Days Of Future Passed...

The Moody Blues, 1967. All I can say is wow what an excellent album. I cannot remember listening to this whole album all at one sitting in over 30 years, and therefore I cannot believe what I was letting myself miss out on for all that time.

Listening to it right now is like reliving a daydream that never quite faded away. If you are as old as me, and decide to listen to this, pay careful attention to the track: The Morning: Another Morning. Tell me was that childhood living or what!

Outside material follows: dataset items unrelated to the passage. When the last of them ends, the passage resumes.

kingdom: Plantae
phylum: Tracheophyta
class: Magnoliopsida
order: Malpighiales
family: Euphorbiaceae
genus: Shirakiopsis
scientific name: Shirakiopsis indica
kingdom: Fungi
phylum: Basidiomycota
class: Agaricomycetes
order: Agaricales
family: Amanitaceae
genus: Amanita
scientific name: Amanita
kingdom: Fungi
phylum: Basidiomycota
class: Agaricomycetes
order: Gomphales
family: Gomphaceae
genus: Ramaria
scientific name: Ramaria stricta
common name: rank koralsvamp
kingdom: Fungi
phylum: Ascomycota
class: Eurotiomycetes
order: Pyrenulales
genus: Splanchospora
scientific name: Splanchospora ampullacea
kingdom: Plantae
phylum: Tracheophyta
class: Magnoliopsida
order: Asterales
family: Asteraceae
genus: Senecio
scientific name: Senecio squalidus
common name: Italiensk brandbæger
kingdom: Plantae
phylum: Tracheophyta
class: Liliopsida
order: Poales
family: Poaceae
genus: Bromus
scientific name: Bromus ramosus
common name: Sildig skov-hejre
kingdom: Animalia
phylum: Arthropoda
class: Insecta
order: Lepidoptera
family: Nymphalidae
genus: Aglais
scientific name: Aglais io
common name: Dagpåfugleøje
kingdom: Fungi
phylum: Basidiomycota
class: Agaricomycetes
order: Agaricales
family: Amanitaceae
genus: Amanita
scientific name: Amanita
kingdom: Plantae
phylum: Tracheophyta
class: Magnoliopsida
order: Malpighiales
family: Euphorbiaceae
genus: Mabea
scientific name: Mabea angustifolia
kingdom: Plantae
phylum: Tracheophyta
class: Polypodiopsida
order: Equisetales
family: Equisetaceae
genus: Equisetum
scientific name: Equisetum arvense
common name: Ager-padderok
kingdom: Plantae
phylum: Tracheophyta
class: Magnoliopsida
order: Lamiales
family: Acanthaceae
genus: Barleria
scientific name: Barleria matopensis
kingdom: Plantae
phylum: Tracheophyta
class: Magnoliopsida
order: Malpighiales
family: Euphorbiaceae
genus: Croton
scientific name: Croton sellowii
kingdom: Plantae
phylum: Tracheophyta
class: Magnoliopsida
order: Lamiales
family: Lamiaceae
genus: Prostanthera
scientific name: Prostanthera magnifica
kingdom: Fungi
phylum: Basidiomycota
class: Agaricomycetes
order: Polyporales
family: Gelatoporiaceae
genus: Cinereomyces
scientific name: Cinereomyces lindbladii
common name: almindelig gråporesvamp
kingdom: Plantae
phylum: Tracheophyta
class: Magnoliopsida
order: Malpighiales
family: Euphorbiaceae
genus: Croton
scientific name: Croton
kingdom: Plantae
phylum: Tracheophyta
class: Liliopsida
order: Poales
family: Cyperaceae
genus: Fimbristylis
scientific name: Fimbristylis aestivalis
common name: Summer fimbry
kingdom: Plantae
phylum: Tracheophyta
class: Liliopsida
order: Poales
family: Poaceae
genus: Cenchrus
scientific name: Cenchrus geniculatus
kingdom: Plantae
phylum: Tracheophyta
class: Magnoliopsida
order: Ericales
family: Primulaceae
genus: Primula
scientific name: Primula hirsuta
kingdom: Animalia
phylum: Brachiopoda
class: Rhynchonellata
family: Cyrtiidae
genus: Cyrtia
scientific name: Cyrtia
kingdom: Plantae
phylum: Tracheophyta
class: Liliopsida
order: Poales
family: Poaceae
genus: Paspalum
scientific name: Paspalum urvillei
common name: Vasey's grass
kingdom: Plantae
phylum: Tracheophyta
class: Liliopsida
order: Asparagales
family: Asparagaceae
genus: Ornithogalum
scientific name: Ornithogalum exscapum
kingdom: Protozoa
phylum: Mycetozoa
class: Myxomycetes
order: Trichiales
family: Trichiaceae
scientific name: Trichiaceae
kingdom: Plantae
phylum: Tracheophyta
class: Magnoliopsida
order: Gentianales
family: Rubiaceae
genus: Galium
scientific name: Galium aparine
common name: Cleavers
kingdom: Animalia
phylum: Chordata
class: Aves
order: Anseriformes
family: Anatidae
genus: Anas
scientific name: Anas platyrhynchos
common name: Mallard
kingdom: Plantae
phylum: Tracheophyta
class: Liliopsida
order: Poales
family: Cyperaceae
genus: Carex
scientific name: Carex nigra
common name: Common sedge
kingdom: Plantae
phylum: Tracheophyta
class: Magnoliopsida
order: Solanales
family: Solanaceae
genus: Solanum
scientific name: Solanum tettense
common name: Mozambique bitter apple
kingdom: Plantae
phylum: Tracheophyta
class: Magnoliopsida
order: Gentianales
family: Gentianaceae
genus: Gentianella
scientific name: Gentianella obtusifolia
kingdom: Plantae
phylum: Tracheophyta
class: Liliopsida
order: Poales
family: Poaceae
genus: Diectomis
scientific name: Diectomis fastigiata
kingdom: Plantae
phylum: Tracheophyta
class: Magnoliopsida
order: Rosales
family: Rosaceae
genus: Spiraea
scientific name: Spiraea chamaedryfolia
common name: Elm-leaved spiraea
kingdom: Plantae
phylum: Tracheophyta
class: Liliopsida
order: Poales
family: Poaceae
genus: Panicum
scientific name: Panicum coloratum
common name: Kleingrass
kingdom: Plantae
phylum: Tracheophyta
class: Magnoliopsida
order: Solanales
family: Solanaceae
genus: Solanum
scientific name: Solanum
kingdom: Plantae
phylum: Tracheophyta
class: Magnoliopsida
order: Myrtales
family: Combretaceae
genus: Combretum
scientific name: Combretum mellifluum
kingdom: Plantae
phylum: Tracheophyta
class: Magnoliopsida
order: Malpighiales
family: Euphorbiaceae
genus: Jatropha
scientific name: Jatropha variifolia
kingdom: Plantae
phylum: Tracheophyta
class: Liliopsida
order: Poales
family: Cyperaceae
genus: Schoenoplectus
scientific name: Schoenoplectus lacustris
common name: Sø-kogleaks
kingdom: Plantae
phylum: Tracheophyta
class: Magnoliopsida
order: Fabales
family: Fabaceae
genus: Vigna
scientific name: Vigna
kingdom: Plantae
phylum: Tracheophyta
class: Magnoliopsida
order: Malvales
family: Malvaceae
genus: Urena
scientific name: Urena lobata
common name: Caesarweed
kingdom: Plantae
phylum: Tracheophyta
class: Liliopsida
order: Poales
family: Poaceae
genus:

This came out right as I passed from childhood into my teen years. I almost 12, or 12, when it was recorded in October 1967, and definitely 12 when it was released in November that same year. Yeah, I was a Beatles fan then, but that was all soon to change with fine music and lyrics like this, and this album was played over an over for years back then. This was definitely one of the first of all life based impressionistic albums of my youth. They covered life in a day, and I do mean a whole life covered in one day, all in one album of only 7 songs. From: "The Day Begins" all the way through to "The Night: Nights in White Satin". Damn it was and is good, and was as they said it from yesterday's dreams to tomorrows sighs. To which I can truly say: today's sighs are often remnants of yesterday dreams for sure - mixed in with all that stuff we never dared dream about that blew many of our dreams all asunder (like growing up, graduating school, getting a job, war, crime, politics, hate, love, getting married, working hard for almost nothing so your kids will have it better, did I forget to mention having kids, slaving to get the American dream, illness, middle age, death, hardship, success, joy, old age and whatever).


Still though, some of those Nights in White Satin have survived unopened by the reader to whom they were written but to whom never sent. Those dreams survived all the way until today, many only tucked away in the recesses of faded memory, some more easily recalled. Yet others of them, at least for some of us, actually unfolded by the one for whom they were meant, blossomed into a reality, a lifetime of wonder, more marvelous than could ever have been just dreams of our youth. Dreams or reality you decide which was the better. Me I'll take the reality built upon the dreams, even upon the ones that never quite made it. As the album's last words said: "..but we decide which is right, and which is an illusion".

All the best,
Glenn B

3 comments:

Anonymous said...

I haven't listen to the Moody Blues in years, I have most of their albums (on vynal) but no turntable. Your post prompted me to download an electronic version. Who knows, maybe I'll recreate my entire collection. :-)

Glenn B said...

I have gathered some collection of DVDs over the past few years. I prefer the plastic even if the smaller size of a DVD than the all digital things my kids use (iPods and Dell DJs). I figure I can use them as frisbees once the technology is done away with.

Glenn B said...

By the way, I had an excellent turn table when I moved into my house about 13 years ago. I am 99.9% certain my wife threw it out. It is probably worth a fortune as a collectors piece, it was a highly rated turntable used about 5 times before we moved.